Progress forward is a long and arduous process. However, more women and men are stepping forward and proudly claiming feminism, dismantling the idea that we’re all a bunch of bra-burning, men hating, bull-dyke lady lovers. There are, of course, those types of feminists, but they are by far not a majority. But, really, the focus of feminism is the raising up of women, not the bringing down of men. Ms. Emma Watson, the United Nation’s Women's Goodwill Ambassador, made a fantastic speech calling men to work with women in a program called #HeForShe.
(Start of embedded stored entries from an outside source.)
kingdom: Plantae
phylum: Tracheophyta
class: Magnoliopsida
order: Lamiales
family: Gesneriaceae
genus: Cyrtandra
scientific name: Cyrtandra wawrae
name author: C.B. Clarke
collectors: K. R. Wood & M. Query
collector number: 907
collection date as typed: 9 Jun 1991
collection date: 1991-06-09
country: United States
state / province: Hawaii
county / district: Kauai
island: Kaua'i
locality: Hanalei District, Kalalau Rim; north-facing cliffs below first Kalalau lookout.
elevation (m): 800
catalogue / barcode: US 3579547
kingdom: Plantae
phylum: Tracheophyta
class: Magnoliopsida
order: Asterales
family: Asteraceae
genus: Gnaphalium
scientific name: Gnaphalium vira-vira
For feminism to work as a movement and an ideology, we, as men and women, must change our behavior, our thoughts, our ingrained ideas of masculinity and femininity and impart that change onto our children. We must end slut-shaming and victim blaming. We must teach all of our children that beauty lies in both strength and sensitivity. We must teach them that “like a girl” does not equate to “less than a boy.”

When my niece Q’Jawsie Kathryn Marie Botsford Phelps is born, I’m going to send her all of the truck, dinosaur, monkey, ballet slipper crazy onesies that Korea has to offer. I want to teach her how to use her voice—how to giggle and cry, shout and laugh, burp the ABCs and sing like a gosh darn angel. I want her to grow up in a society that shows her that she has value as a girl but more importantly as a human.

This is Katie, signing out.       

PS My niece’s name will not actually be Q’Jawsie. Although, I might call her QJ regardless of what her name will actually be.